[[ TASK DATA, beginning ]]
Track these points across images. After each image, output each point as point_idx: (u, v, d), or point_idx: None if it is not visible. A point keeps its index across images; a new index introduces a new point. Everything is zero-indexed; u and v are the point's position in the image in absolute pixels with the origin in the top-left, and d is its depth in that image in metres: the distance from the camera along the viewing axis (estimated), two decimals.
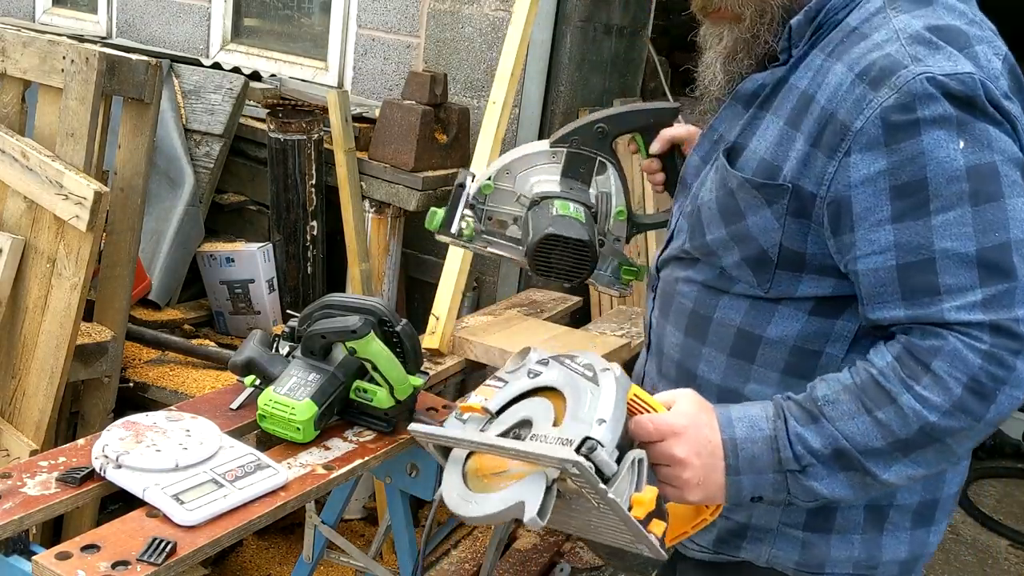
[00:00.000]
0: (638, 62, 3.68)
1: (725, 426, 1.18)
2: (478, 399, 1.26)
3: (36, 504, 1.30)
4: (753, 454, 1.17)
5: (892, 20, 1.17)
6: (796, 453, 1.15)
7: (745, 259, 1.27)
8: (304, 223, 3.17)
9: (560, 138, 1.59)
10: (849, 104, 1.13)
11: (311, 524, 2.06)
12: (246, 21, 4.07)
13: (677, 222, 1.42)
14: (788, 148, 1.20)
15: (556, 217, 1.51)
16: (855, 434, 1.13)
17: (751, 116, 1.28)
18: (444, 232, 1.63)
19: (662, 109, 1.60)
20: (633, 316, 2.84)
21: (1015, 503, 3.98)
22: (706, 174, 1.34)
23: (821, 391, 1.17)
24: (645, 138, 1.59)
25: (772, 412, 1.18)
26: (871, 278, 1.14)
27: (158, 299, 3.06)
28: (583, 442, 1.07)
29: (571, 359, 1.22)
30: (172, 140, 3.24)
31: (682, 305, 1.38)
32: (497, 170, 1.62)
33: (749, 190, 1.23)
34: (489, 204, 1.63)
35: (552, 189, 1.58)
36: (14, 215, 2.32)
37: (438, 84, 3.10)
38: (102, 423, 2.40)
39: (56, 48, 2.27)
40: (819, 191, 1.17)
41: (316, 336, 1.59)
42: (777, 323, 1.28)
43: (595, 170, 1.60)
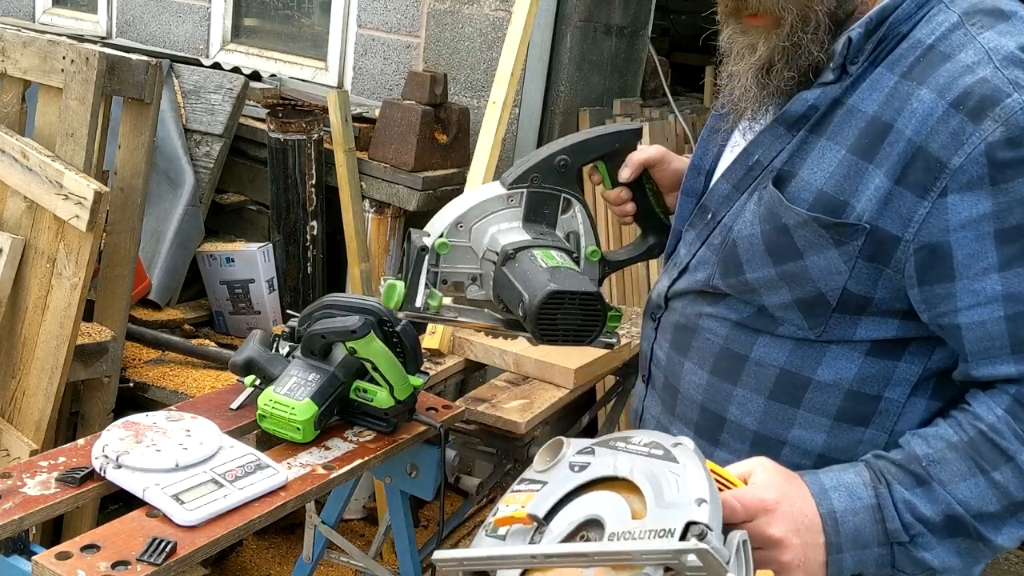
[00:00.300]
0: (638, 62, 3.68)
1: (820, 497, 1.04)
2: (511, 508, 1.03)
3: (36, 504, 1.30)
4: (856, 527, 1.03)
5: (976, 38, 1.04)
6: (905, 522, 1.03)
7: (797, 301, 1.13)
8: (304, 223, 3.17)
9: (518, 178, 1.38)
10: (944, 137, 1.00)
11: (311, 524, 2.06)
12: (246, 21, 4.07)
13: (697, 253, 1.26)
14: (858, 182, 1.05)
15: (552, 270, 1.29)
16: (969, 498, 1.02)
17: (800, 141, 1.12)
18: (408, 308, 1.37)
19: (625, 131, 1.43)
20: (633, 316, 2.83)
21: None
22: (742, 204, 1.18)
23: (921, 449, 1.05)
24: (609, 166, 1.43)
25: (869, 477, 1.05)
26: (976, 332, 1.04)
27: (158, 299, 3.06)
28: (687, 528, 0.89)
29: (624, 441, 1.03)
30: (172, 140, 3.24)
31: (708, 342, 1.24)
32: (449, 225, 1.39)
33: (815, 228, 1.08)
34: (443, 266, 1.39)
35: (520, 238, 1.36)
36: (14, 215, 2.32)
37: (438, 84, 3.10)
38: (102, 423, 2.40)
39: (56, 48, 2.27)
40: (904, 234, 1.04)
41: (316, 336, 1.59)
42: (829, 364, 1.15)
43: (560, 209, 1.41)
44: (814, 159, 1.11)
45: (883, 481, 1.05)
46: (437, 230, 1.39)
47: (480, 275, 1.41)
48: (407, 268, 1.37)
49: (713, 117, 1.35)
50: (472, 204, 1.39)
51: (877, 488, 1.04)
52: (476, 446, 2.24)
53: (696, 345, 1.26)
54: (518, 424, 2.08)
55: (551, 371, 2.29)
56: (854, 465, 1.08)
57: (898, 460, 1.06)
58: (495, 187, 1.41)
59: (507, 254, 1.34)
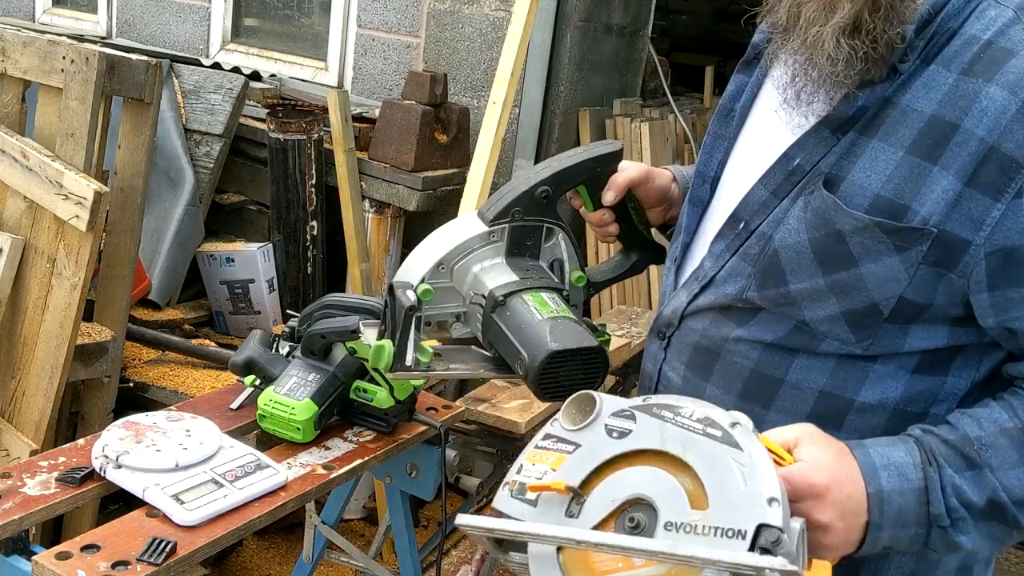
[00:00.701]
0: (638, 62, 3.68)
1: (870, 476, 1.00)
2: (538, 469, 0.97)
3: (36, 504, 1.30)
4: (900, 508, 1.00)
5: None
6: (949, 506, 1.01)
7: (845, 313, 1.07)
8: (304, 223, 3.17)
9: (499, 214, 1.33)
10: (1020, 137, 0.97)
11: (311, 524, 2.06)
12: (246, 21, 4.07)
13: (726, 265, 1.18)
14: (920, 184, 1.01)
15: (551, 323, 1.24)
[[ TASK DATA, end ]]
■ **WHAT TO WORK ON**:
Nothing in the entries above should change when they are printed again, except that the pictures are dropped.

■ **EXERCISE ANSWER**:
Track these points across images. After each image, output each point as point_idx: (u, v, d), or point_idx: None if it is not visible. A point keeps its index across images; a new index introduces a new point. Everything is zero-indexed; u and v are the point's position in the image in absolute pixels with the origin in the top-left, and d is its depth in that image in metres: the distance from the camera along the viewing axis (estimated), two decimals.
[00:00.000]
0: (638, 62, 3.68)
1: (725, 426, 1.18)
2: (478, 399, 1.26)
3: (36, 504, 1.30)
4: (753, 454, 1.17)
5: (892, 20, 1.17)
6: (796, 453, 1.15)
7: (745, 259, 1.27)
8: (304, 223, 3.17)
9: (560, 138, 1.59)
10: (849, 104, 1.13)
11: (311, 524, 2.06)
12: (246, 21, 4.07)
13: (677, 222, 1.42)
14: (788, 148, 1.20)
15: (556, 217, 1.51)
16: (855, 434, 1.13)
17: (751, 116, 1.28)
18: (444, 232, 1.63)
19: (662, 109, 1.60)
20: (633, 316, 2.84)
21: (1015, 503, 3.98)
22: (706, 174, 1.34)
23: (821, 391, 1.17)
24: (645, 138, 1.59)
25: (772, 412, 1.18)
26: (871, 278, 1.14)
27: (158, 299, 3.06)
28: (583, 442, 1.07)
29: (571, 359, 1.22)
30: (172, 140, 3.24)
31: (682, 305, 1.38)
32: (497, 170, 1.62)
33: (749, 190, 1.23)
34: (489, 204, 1.63)
35: (552, 189, 1.58)
36: (14, 215, 2.32)
37: (438, 84, 3.10)
38: (102, 423, 2.40)
39: (56, 48, 2.27)
40: (819, 191, 1.17)
41: (316, 336, 1.59)
42: (777, 323, 1.28)
43: (595, 170, 1.60)
[00:00.300]
0: (638, 62, 3.68)
1: (820, 497, 1.04)
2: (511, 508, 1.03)
3: (36, 504, 1.30)
4: (856, 527, 1.03)
5: (976, 38, 1.04)
6: (905, 522, 1.03)
7: (797, 301, 1.13)
8: (304, 223, 3.17)
9: (518, 178, 1.38)
10: (944, 137, 1.00)
11: (311, 524, 2.06)
12: (246, 21, 4.07)
13: (697, 253, 1.26)
14: (858, 182, 1.05)
15: (552, 270, 1.29)
16: (969, 498, 1.02)
17: (800, 141, 1.12)
18: (408, 308, 1.37)
19: (625, 131, 1.43)
20: (633, 316, 2.83)
21: None
22: (742, 204, 1.18)
23: (921, 449, 1.05)
24: (609, 166, 1.43)
25: (869, 477, 1.05)
26: (976, 332, 1.04)
27: (158, 299, 3.06)
28: (687, 528, 0.89)
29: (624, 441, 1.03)
30: (172, 140, 3.24)
31: (708, 342, 1.24)
32: (449, 225, 1.39)
33: (815, 228, 1.08)
34: (443, 266, 1.39)
35: (520, 238, 1.36)
36: (14, 215, 2.32)
37: (438, 84, 3.10)
38: (102, 423, 2.40)
39: (56, 48, 2.27)
40: (904, 234, 1.04)
41: (316, 336, 1.59)
42: (829, 364, 1.15)
43: (560, 209, 1.41)
44: (814, 159, 1.11)
45: (883, 481, 1.05)
46: (437, 230, 1.39)
47: (480, 275, 1.41)
48: (407, 268, 1.37)
49: (713, 117, 1.35)
50: (472, 204, 1.39)
51: (877, 488, 1.04)
52: (476, 446, 2.24)
53: (696, 345, 1.26)
54: (518, 424, 2.08)
55: (551, 371, 2.29)
56: (854, 465, 1.08)
57: (898, 460, 1.06)
58: (495, 187, 1.41)
59: (507, 254, 1.34)
[00:00.701]
0: (638, 62, 3.68)
1: (870, 476, 1.00)
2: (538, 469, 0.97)
3: (36, 504, 1.30)
4: (900, 508, 1.00)
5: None
6: (949, 506, 1.01)
7: (845, 313, 1.07)
8: (304, 223, 3.17)
9: (499, 214, 1.33)
10: (1020, 137, 0.97)
11: (311, 524, 2.06)
12: (246, 21, 4.07)
13: (726, 265, 1.18)
14: (920, 184, 1.01)
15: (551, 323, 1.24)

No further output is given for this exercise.